SHBG: An important part of hormone balance

SHBG: An important part of hormone balance

Sex hormone binding globulin is a carrier protein produced by the liver that plays a critical role in regulating the amount of the unbound steroids, testosterone, dihydrotestosterone (DHT) and estrogen, but mostly testosterone, in the blood. SHBG binds tightly to the hormones testosterone, dihydrotestosterone (DHT), and estradiol. In this bound state, SHBG transports these hormones in the blood as biologically inactive forms. This means that the body is not able to use what is bound to this carrier protein.

In men, elevated SHBG can produce symptoms of low testosterone. This is typically reflected in low free testosterone levels. When checking testosterone levels in men, it is not enough to get just a total testosterone level. Even when total levels are “normal”, the free levels may be low if SHBG is high. It is the free testosterone that is available to the tissue and perform it’s needed action.

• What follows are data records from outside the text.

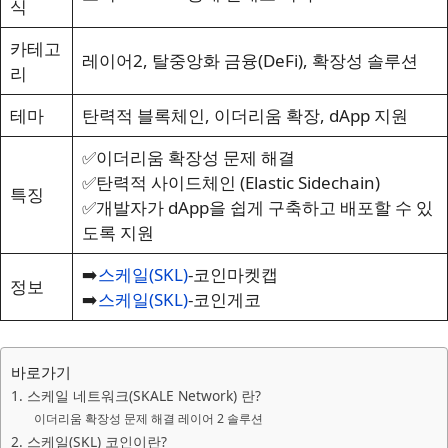
식
카테고
레이어2, 탈중앙화 금융(DeFi), 확장성 솔루션
리
테마
탄력적 블록체인, 이더리움 확장, dApp 지원
✅이더리움 확장성 문제 해결
✅탄력적 사이드체인 (Elastic Sidechain)
특징
✅개발자가 dApp을 쉽게 구축하고 배포할 수 있
도록 지원
➡️
스케일(SKL)
-코인마켓캡
정보
➡️
스케일(SKL)
-코인게코
바로가기
1. 스케일 네트워크(SKALE Network) 란?
이더리움 확장성 문제 해결 레이어 2 솔루션
2. 스케일(SKL) 코인이란?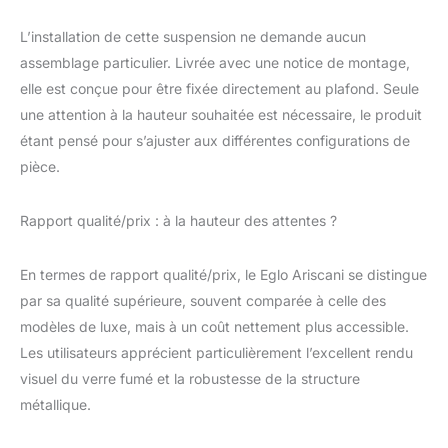
110004 Convient à
toute ampoule équipée
L’installation de cette suspension ne demande aucun
d'un culot E27 pour
assemblage particulier. Livrée avec une notice de montage,
une puissance
elle est conçue pour être fixée directement au plafond. Seule
maximale par douille de
40 W ; Dimmable en
une attention à la hauteur souhaitée est nécessaire, le produit
fonction de l’ampoule
étant pensé pour s’ajuster aux différentes configurations de
utilisée Dimensions de
pièce.
la suspension : hauteur
: 170 cm, diamètre :
65,5 cm
Rapport qualité/prix : à la hauteur des attentes ?
En termes de rapport qualité/prix, le Eglo Ariscani se distingue
par sa qualité supérieure, souvent comparée à celle des
modèles de luxe, mais à un coût nettement plus accessible.
Les utilisateurs apprécient particulièrement l’excellent rendu
visuel du verre fumé et la robustesse de la structure
métallique.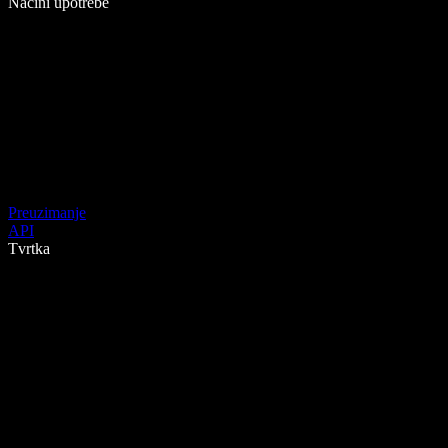
Načini upotrebe
Preuzimanje
API
Tvrtka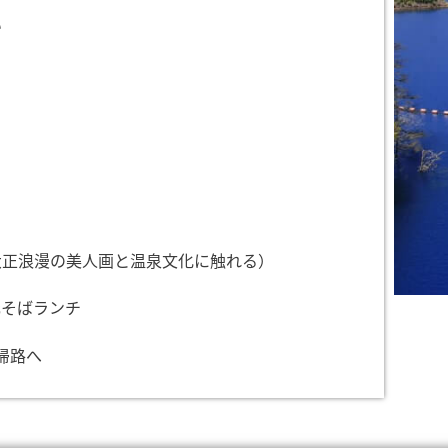
い
大正浪漫の美人画と温泉文化に触れる）
元そばランチ
帰路へ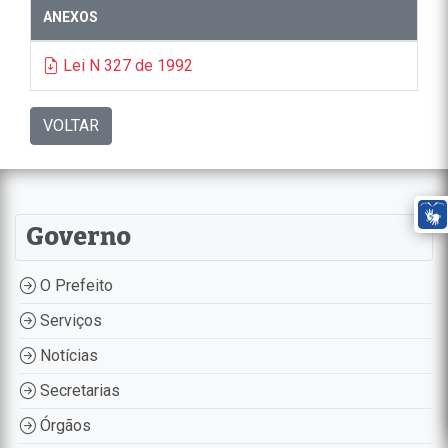
ANEXOS
Lei N 327 de 1992
VOLTAR
Governo
O Prefeito
Serviços
Notícias
Secretarias
Órgãos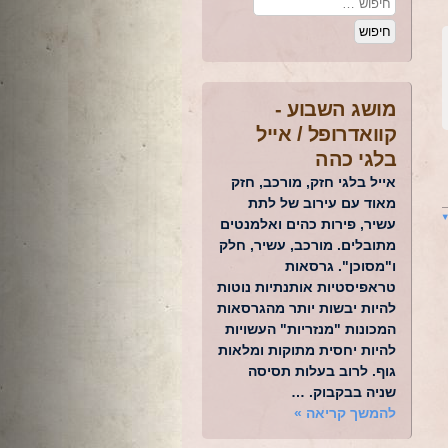
מושג השבוע -
קוואדרופל / אייל
בלגי כהה
אייל בלגי חזק, מורכב, חזק
מאוד עם עירוב של לתת
עשיר, פירות כהים ואלמנטים
מתובלים. מורכב, עשיר, חלק
ו"מסוכן". גרסאות
טראפיסטיות אותנתיות נוטות
להיות יבשות יותר מהגרסאות
המכונות "מנזריות" העשויות
להיות יחסית מתוקות ומלאות
גוף. לרוב בעלות תסיסה
שניה בבקבוק. …
להמשך קריאה
»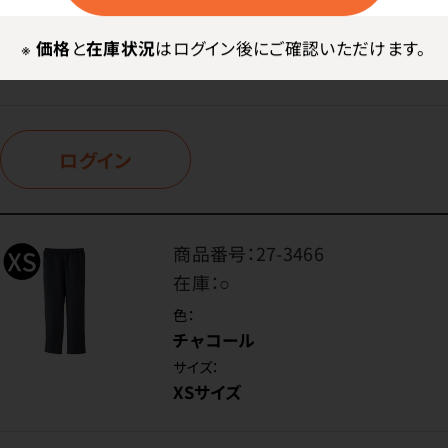
※
価格
と
在庫状況
はログイン後にご確認いただけます。
価格はログイン後表示
ログイン
商品番号：
27-3466
在庫：
○
色：
チャコール
サイズ：
XSサイズ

In women, SHBG plays an integral role in regulating the levels of bioavailable male sex hormones (androgens) and estrogens circulating throughout the body. SHBG has a higher affinity for the androgens testosterone and DHT and so, in the setting of low SHBG, women may have signs and symptoms related to androgen excess. While it is important to regulate androgens, high SHBG in women can also produce symptoms of low testosterone including, decreased libido, weight gain, decreased strength and decreased energy.

What are some of the causes of SHBG?

  • Elevated estradiol levels over normal
  • Hyperthyroidism
  • Cirrhosis of the liver
  • Birth control pills
  • Extreme weight loss as in anorexia nervosa
  • Cigarette smoking
  • Any estrogen use as plant estrogens (phytoestrogens)
  • Increased conversion of testosterone to estrogen
  • Certain medications such a Dilantin
  • Fibrocystic disease of the breasts
  • Any compromise of liver detoxification such as alcohol abuse, certain meds, heavy metals etc. can decrease liver capacity to excrete excess estrogens from the body.
  • Pregnancy
  • Stress with elevated cortisol
  • Elevated estradiol levels from conversion of testosterone

If you have symptoms of hormone imbalance, it is important to see a healthcare professional who is qualified in interpreting a comprehensive panel of labs in order to develop an individualized plan.